**** RECORDED INFORMATION ****
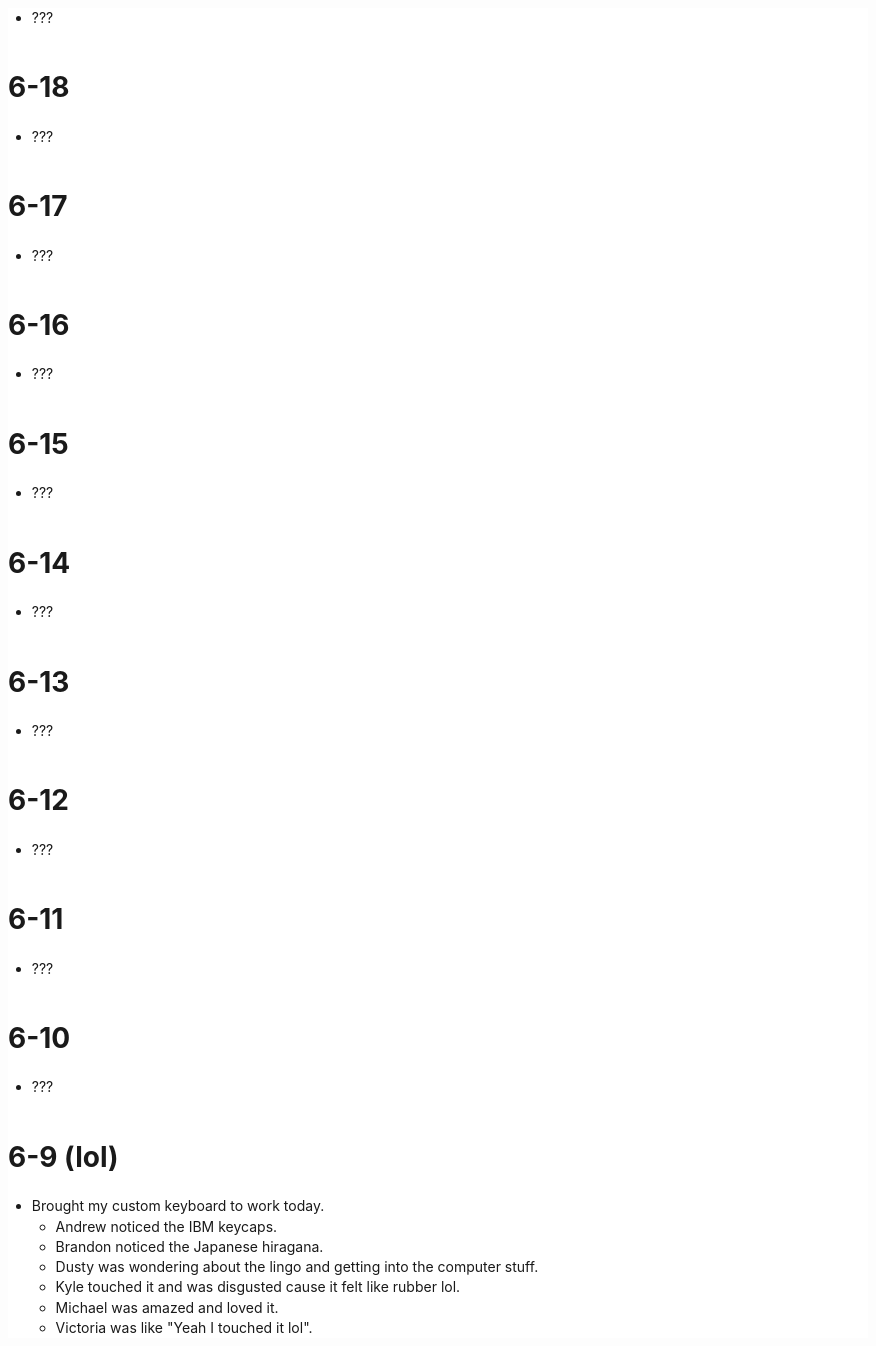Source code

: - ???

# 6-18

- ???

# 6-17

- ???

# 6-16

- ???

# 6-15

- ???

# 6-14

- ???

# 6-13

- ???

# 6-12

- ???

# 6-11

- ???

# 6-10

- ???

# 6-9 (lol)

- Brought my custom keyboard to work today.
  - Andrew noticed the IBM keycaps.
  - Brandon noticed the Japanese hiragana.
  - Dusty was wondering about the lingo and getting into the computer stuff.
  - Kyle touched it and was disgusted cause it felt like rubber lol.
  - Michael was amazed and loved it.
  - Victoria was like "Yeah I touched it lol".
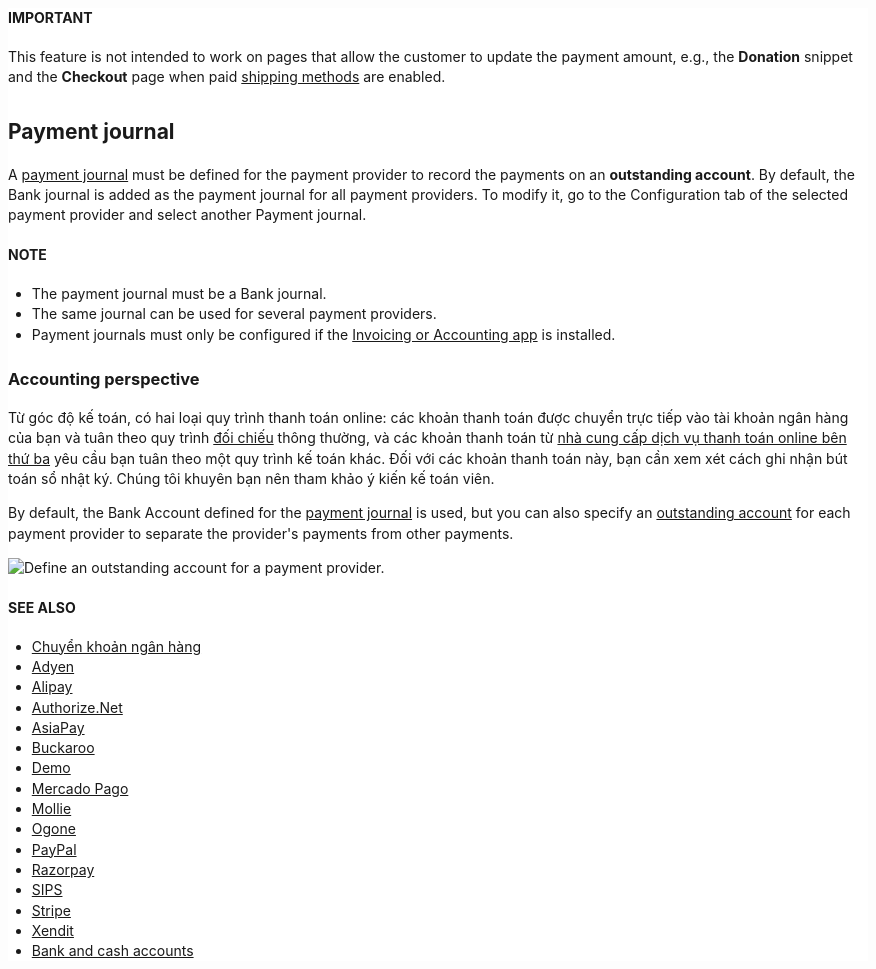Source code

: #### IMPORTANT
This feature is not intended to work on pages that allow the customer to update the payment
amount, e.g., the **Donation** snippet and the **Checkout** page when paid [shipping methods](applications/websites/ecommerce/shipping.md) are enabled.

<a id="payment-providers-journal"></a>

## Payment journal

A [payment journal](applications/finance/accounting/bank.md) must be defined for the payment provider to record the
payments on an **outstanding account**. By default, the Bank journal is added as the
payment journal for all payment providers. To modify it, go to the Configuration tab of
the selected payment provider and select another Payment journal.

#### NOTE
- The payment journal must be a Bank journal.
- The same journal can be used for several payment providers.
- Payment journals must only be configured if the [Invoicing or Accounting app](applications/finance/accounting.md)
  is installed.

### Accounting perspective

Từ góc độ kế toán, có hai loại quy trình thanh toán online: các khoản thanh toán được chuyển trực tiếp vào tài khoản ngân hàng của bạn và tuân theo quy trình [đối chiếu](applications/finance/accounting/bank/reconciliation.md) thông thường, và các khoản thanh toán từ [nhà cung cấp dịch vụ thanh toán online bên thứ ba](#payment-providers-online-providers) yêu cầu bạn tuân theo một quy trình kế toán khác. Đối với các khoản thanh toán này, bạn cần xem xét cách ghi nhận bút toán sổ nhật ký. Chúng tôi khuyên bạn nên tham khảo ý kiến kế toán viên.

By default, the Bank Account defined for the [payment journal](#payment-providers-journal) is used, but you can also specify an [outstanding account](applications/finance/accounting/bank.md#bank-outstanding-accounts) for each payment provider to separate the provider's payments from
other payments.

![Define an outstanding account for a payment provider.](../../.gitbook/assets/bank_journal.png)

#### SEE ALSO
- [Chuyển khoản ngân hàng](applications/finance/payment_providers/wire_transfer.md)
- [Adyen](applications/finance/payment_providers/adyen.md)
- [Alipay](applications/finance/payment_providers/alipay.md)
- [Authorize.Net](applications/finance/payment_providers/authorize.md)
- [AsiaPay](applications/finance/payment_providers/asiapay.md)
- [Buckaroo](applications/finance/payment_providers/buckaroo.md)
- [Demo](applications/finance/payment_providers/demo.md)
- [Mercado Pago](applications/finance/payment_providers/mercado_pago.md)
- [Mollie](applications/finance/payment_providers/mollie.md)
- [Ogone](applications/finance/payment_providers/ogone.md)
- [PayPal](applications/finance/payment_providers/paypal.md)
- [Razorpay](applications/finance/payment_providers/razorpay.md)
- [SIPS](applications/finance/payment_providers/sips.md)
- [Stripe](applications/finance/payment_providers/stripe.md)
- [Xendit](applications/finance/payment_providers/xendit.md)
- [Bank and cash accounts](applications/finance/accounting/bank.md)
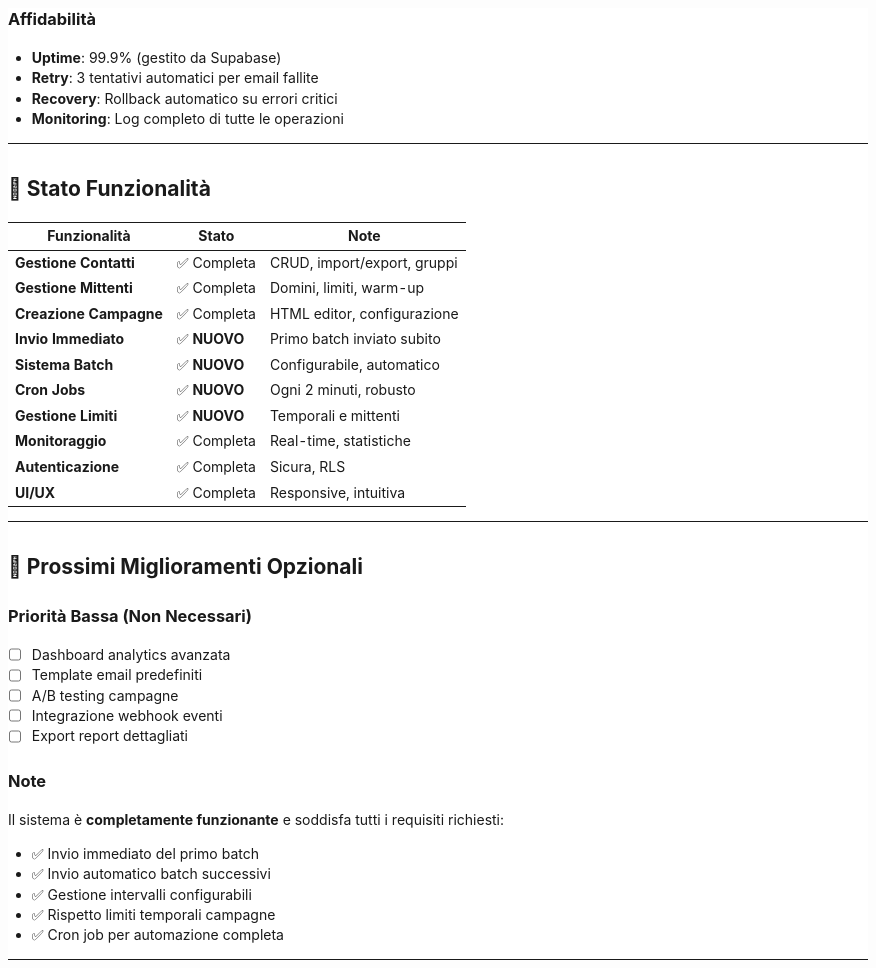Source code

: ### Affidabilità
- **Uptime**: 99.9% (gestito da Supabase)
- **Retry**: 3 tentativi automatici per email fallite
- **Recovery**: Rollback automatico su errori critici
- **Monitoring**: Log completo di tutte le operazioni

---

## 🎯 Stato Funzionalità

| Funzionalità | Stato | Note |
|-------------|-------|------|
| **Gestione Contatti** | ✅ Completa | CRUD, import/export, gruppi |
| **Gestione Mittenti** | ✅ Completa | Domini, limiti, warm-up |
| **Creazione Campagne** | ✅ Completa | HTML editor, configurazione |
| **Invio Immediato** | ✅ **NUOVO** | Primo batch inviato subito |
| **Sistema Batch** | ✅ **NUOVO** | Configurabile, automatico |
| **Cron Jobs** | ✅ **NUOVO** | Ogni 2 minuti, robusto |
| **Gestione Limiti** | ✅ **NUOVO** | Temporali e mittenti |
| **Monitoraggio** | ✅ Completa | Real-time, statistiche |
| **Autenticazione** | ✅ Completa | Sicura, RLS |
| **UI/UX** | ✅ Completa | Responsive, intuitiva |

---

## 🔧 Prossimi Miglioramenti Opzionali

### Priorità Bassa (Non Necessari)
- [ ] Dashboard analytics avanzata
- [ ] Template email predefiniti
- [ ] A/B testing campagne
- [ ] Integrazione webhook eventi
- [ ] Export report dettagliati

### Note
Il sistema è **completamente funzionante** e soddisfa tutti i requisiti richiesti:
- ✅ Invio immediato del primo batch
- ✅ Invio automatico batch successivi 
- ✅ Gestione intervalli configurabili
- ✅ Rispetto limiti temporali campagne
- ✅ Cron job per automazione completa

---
****
Can you format the records, from their start up to and including the line with "### Accounting perspective", as a Markdown table with a Row column numbering each line and a Line column holding its text? Skip blank lines and leave the pictures out.

▶ EXERCISE RESPONSE:
| Row | Line |
|---|---|
| 1 | Source code |
| 2 | : - ??? |
| 3 | # 6-18 |
| 4 | - ??? |
| 5 | # 6-17 |
| 6 | - ??? |
| 7 | # 6-16 |
| 8 | - ??? |
| 9 | # 6-15 |
| 10 | - ??? |
| 11 | # 6-14 |
| 12 | - ??? |
| 13 | # 6-13 |
| 14 | - ??? |
| 15 | # 6-12 |
| 16 | - ??? |
| 17 | # 6-11 |
| 18 | - ??? |
| 19 | # 6-10 |
| 20 | - ??? |
| 21 | # 6-9 (lol) |
| 22 | - Brought my custom keyboard to work today. |
| 23 |   - Andrew noticed the IBM keycaps. |
| 24 |   - Brandon noticed the Japanese hiragana. |
| 25 |   - Dusty was wondering about the lingo and getting into the computer stuff. |
| 26 |   - Kyle touched it and was disgusted cause it felt like rubber lol. |
| 27 |   - Michael was amazed and loved it. |
| 28 |   - Victoria was like "Yeah I touched it lol". |
| 29 | Source code |
| 30 | : #### IMPORTANT |
| 31 | This feature is not intended to work on pages that allow the customer to update the payment |
| 32 | amount, e.g., the **Donation** snippet and the **Checkout** page when paid [shipping methods](applications/websites/ecommerce/shipping.md) are enabled. |
| 33 | <a id="payment-providers-journal"></a> |
| 34 | ## Payment journal |
| 35 | A [payment journal](applications/finance/accounting/bank.md) must be defined for the payment provider to record the |
| 36 | payments on an **outstanding account**. By default, the Bank journal is added as the |
| 37 | payment journal for all payment providers. To modify it, go to the Configuration tab of |
| 38 | the selected payment provider and select another Payment journal. |
| 39 | #### NOTE |
| 40 | - The payment journal must be a Bank journal. |
| 41 | - The same journal can be used for several payment providers. |
| 42 | - Payment journals must only be configured if the [Invoicing or Accounting app](applications/finance/accounting.md) |
| 43 |   is installed. |
| 44 | ### Accounting perspective |